Outro tema de debate é o do impacto ambiental e da sustentabilidade financeira da mineração de cryptos. O Bitcoin, por exemplo, que utiliza o mecanismo de Proof-of-Work, consome uma quantidade significativa de energia elétrica, com estimativas que sugerem que a rede consome anualmente mais energia do que alguns países, como a Argentina ⎯ o que tem também implicações sobre a rentabilidade financeira da sua mineração (estimativas aqui: https://tools.bitbo.io/mining-calculator/). Alternativas tecnológicas de smart contracts e mineração como Proof-of-Stake, entretanto adotado pelo Ethereum, são apresentadas como soluções mais sustentáveis, reduzindo em mais de 99% o consumo energético.

No combate à fraude e especulação, a regulação do setor parece ser uma prioridade para governos e instituições financeiras. No entanto, com a administração Trump, poderá haver um retrocesso nos avanços regulatórios recentes, o que pode gerar incerteza nos mercados. Recorde-se que nos EUA, antes da atual administração, a aprovação de ETFs de Bitcoin representou um passo significativo para a institucionalização das criptomoedas. Já no seio da UE avançou-se com o MiCAR, que estabelece uma estrutura regulatória abrangente, e a moeda digital (centralizada) passou a estar na retórica e lista de prioridades dos seus burocratas ⎯ que têm discutido se as stablecoins podem de facto contribuir para a estabilidade do setor e facilitar a sua integração no sistema financeiro tradicional.

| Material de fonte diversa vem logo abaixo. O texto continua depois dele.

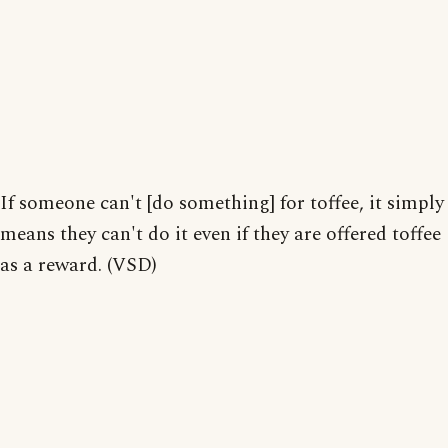
If someone can't [do something] for toffee, it simply
means they can't do it even if they are offered toffee
as a reward. (VSD)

Por tudo isto, as universidades desempenham um papel crucial na compreensão e avaliação crítica dos crypto-ativos segundo perspetivas científicas e agnósticas. A investigação deve centrar-se na avaliação dos crypto-ativos, nas suas várias classes, enquanto instrumento financeiro, mas também na sua sustentabilidade económica, impacto social e capacidade de promover a inclusão financeira. Acresce que, do ponto de vista económico, importa perceber se o caminho que tem vindo a ser feito pelas autoridades monetárias no campo da moeda digital garante resposta às preocupações das economias que têm adotado a Bitcoin e afins como parte da sua política monetária, soberana e nacional, sem que isso comprometa a capacidade de gerir convenientemente a política monetária, cambial e creditícia como instrumento ao serviço de equilíbrio entre (e das) economias e das suas populações.

“A academia deve envolver-se ativamente no debate sobre os crypto-ativos para garantir que a discussão seja orientada por rigor científico.”

Se os crypto-ativos representam uma revolução duradoura ou uma bolha especulativa continua a ser um debate em aberto (e demasiadas vezes apaixonado), mas o seu impacto no mundo financeiro é já inegável e certamente continuará a moldar os mercados globais na próxima década. Neste contexto, a academia tem um papel fundamental a desempenhar. A sua ausência neste debate deixaria um vazio que seria inevitavelmente preenchido por outros atores, cujas agendas podem nem sempre estar alinhadas com a transparência, a estabilidade financeira ou o interesse público. Um envolvimento mais ativo da investigação académica permitirá enriquecer a discussão com perspetivas rigorosas e independentes, ajudando a equilibrar o discurso e a informar decisões políticas.